New Mexico: Governor Vetoes Medical Marijuana Expansion Bill
By Derrick Stanley
New Mexico Governor Susana Martinez has vetoed her third marijuana-related bill this session, stopping a bill that would have expanded the state’s medical cannabis program. Last month she vetoed two pieces of legislation that would have allowed for industrial hemp production in compliance with the 2014 Federal Farm Bill.
The legislation would have added 14 qualifying conditions to the medical cannabis program, including post-traumatic stress disorder, opioid use disorder, and chronic pain. The law would have also permitted reciprocity in the program for non-residents. The measure would also allow medical marijuana patients to be eligible for organ transplants, an issue that has created controversy after a recent Maine medical marijuana patient was denied a kidney transplant because of his use of cannabis.
Martinez included a statement with the rejection of the medical marijuana reforms. In that message, she said it is the responsibility of the Department of Health and the Medical Cannabis Advisory Board to add conditions to the qualifying conditions list and that adding conditions via legislative action “would eliminate an important responsibility of the Board.”

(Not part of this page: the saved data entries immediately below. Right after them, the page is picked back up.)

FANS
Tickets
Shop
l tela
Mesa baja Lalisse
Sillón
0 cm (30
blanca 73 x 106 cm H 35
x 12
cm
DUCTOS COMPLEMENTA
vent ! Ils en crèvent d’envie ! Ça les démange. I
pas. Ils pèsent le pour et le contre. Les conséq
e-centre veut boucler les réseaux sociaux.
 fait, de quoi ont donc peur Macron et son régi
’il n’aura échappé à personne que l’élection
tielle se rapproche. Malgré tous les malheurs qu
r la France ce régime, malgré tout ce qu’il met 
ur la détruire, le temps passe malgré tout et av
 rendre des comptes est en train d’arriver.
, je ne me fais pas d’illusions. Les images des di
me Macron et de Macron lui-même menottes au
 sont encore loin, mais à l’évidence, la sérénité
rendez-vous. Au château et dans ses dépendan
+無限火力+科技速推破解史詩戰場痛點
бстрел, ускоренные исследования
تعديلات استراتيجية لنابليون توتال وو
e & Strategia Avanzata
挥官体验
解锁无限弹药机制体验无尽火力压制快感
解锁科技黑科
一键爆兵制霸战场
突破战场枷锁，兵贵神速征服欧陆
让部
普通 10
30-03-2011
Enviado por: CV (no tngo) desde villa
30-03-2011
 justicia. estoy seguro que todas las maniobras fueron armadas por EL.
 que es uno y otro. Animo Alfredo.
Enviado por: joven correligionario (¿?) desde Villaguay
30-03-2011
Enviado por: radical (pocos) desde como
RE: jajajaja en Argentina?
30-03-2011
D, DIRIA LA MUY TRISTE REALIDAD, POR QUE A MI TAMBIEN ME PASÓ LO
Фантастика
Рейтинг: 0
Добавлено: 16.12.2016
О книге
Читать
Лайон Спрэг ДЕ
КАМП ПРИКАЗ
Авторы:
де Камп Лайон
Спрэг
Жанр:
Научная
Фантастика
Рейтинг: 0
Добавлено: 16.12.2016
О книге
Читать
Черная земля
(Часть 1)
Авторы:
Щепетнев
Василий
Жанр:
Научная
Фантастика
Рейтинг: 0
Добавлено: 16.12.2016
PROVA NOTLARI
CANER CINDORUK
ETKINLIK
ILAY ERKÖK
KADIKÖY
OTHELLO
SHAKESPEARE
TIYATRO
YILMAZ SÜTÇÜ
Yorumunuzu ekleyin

She said that adding opioid use disorder was redundant because people who have chronic pain conditions are already allowed access to medical cannabis, adding that adding the addiction disorder would “likely cause a rapid increase in program enrollment which the program is currently unable to sustain.”
“Maintaining the integrity of our medical marijuana program is vital,” Martinez wrote in the message to lawmakers. “While House Bill 527 contains many positive changes to the program, it also contains several aspects that may dilute the program and erode its intent.”